Let \(k\) be a field and let \(f \in k[x]\). The classical discriminant \(D(f)\) of \(f\) detects whether \(f\) has a multiple root. In general, an explicit formula for \(D(f)\) consists of many monomial terms and several compact determinantal formulae are known, that is, \(D(f)\) can be written as determinant of a matrix with entries polynomials in the coefficients of \(f\).
In this paper, the authors interpret the classical discriminant as the discriminant of the reflection group \(S_{n}\) acting on \(k^{n}\). Let \(G \leq \mathrm{GL}_{n}(k)\) be any finite reflection group acting on the vector space \(k^{n}\), then \(G\) also acts on \(S=\mathrm{Sym}_{k}(k^{n})\). Let \(R=S^{G}\) be the invariant ring under the group action, \(\mathcal{A}(G)\) the reflection arrangement in \(k^{n}\) and \(V(\Delta)\) the discriminant in the (smooth) quotient space \(k^{n}/G\). The hypersurface \(V(\Delta)\) is given by the reduced polynomial \(\Delta \in R\) and is the projection of \(\mathcal{A}(G)\) onto the quotient. Moreover, if \(G=S_{n}\) and \(k=\mathbb{C}\), it is well-known that \(V(\Delta)\) is isomorphic to the classical discriminant \(V(D (f))\), where \(f\) is a polynomial of degree \(n\).
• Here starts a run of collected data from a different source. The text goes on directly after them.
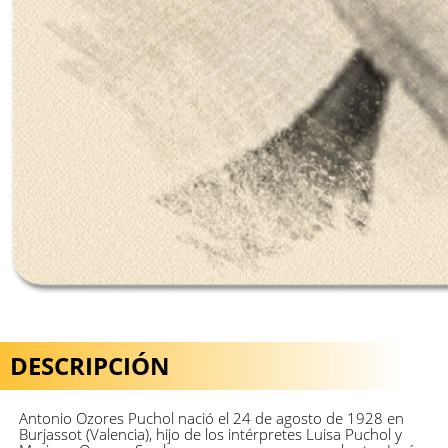
DESCRIPCIÓN
Antonio Ozores Puchol nació el 24 de agosto de 1928 en
Burjassot (Valencia), hijo de los intérpretes Luisa Puchol y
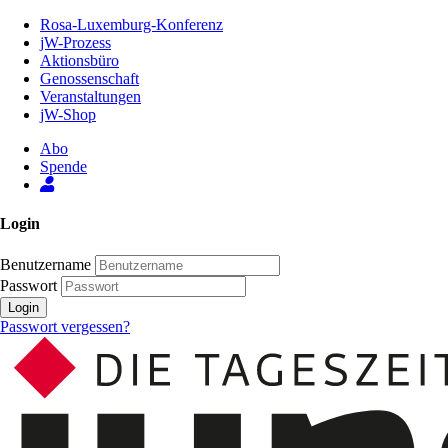
Zum
Rosa-Luxemburg-Konferenz
Inhalt
jW-Prozess
der
Aktionsbüro
Seite
Genossenschaft
Veranstaltungen
jW-Shop
Abo
Spende
Login
Benutzername
Passwort
Login
Passwort vergessen?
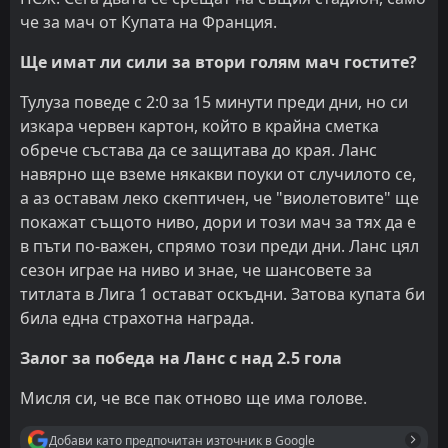
че за мач от Купата на Франция.
Ще имат ли сили за втори голям мач гостите?
Тулуза поведе с 2:0 за 15 минути преди дни, но си
изкара червен картон, който в крайна сметка
обрече състава да се защитава до края. Ланс
навярно ще вземе някакви поуки от случилото се,
а аз оставам леко скептичен, че "виолетовите" ще
покажат същото ниво, дори и този мач за тях да е
в пъти по-важен, спрямо този преди дни. Ланс цял
сезон играе на ниво и знае, че шансовете за
титлата в Лига 1 остават оскъдни. Затова купата би
била една страхотна награда.
Залог за победа на Ланс с над 2.5 гола
Мисля си, че все пак отново ще има голове.
Добави като предпочитан източник в Google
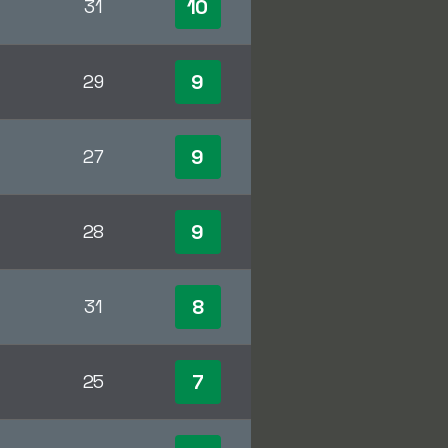
10
31
9
29
9
27
9
28
8
31
7
25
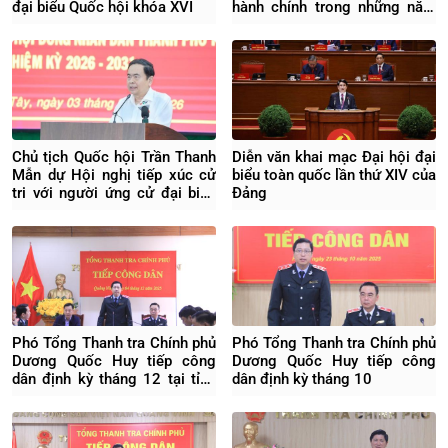
đại biểu Quốc hội khóa XVI
hành chính trong những năm
tới
Chủ tịch Quốc hội Trần Thanh
Diễn văn khai mạc Đại hội đại
Mẫn dự Hội nghị tiếp xúc cử
biểu toàn quốc lần thứ XIV của
tri với người ứng cử đại biểu
Đảng
Quốc hội khóa XVI
Phó Tổng Thanh tra Chính phủ
Phó Tổng Thanh tra Chính phủ
Dương Quốc Huy tiếp công
Dương Quốc Huy tiếp công
dân định kỳ tháng 12 tại tỉnh
dân định kỳ tháng 10
Quảng Ninh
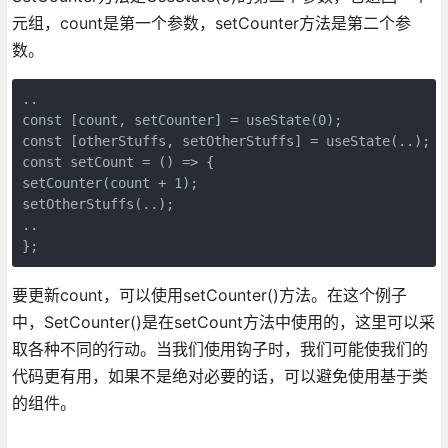
元组，count是第一个参数，setCounter方法是第二个参
数。
..

const [count, setCounter] = useState(0);

const [otherStuffs, setOtherStuffs] = useState(..); ..
const setCount = () => {

setCounter(count + 1);

setOtherStuffs(..);

..

};
要更新count，可以使用setCounter()方法。在这个例子
中，SetCounter()是在setCount方法中使用的，这里可以采
取各种不同的行动。当我们使用钩子时，我们可能使我们的
代码更有用，如果不是绝对必要的话，可以避免使用基于类
的组件。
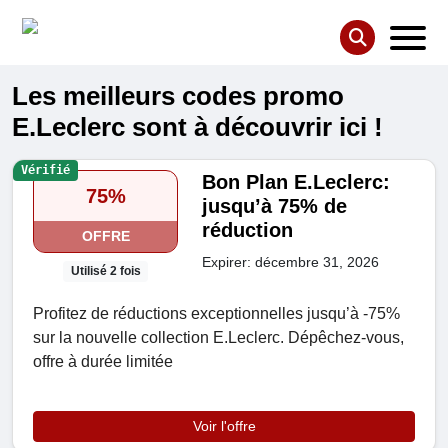
Les meilleurs codes promo
E.Leclerc sont à découvrir ici !
Vérifié
Bon Plan E.Leclerc:
75%
jusqu’à 75% de
réduction
OFFRE
Expirer: décembre 31, 2026
Utilisé 2 fois
Profitez de réductions exceptionnelles jusqu’à -75%
sur la nouvelle collection E.Leclerc. Dépêchez-vous,
offre à durée limitée
Voir l'offre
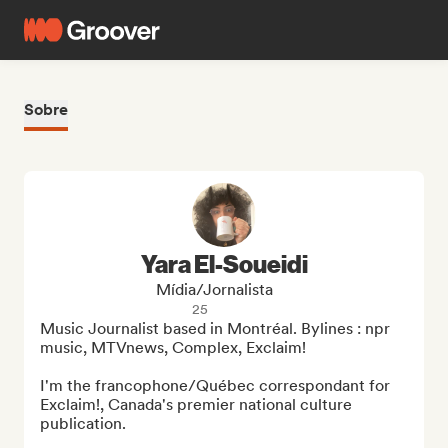
Sobre
Yara El-Soueidi
Mídia/Jornalista
25
Music Journalist based in Montréal. Bylines : npr 
music, MTVnews, Complex, Exclaim!

I'm the francophone/Québec correspondant for 
Exclaim!, Canada's premier national culture 
publication.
In this paper, the authors use higher Specht polynomials to construct matrix factorizations of the discriminant of this group action: these matrix factorizations are indexed by partitions of \(n\) and respect the decomposition of the coinvariant algebra into isotypical components. The maximal Cohen-Macaulay modules associated to these matrix factorizations give rise to a non-commutative resolution of the discriminant and they correspond to the nontrivial irreducible representations of \(S_{n}\). All such constructions are implemented in Macaulay2. The authors also discuss extensions of these results to Young subgroups of \(S_{n}\) and they indicate how to generalize them to the reflection groups \(G(m,1,n)\).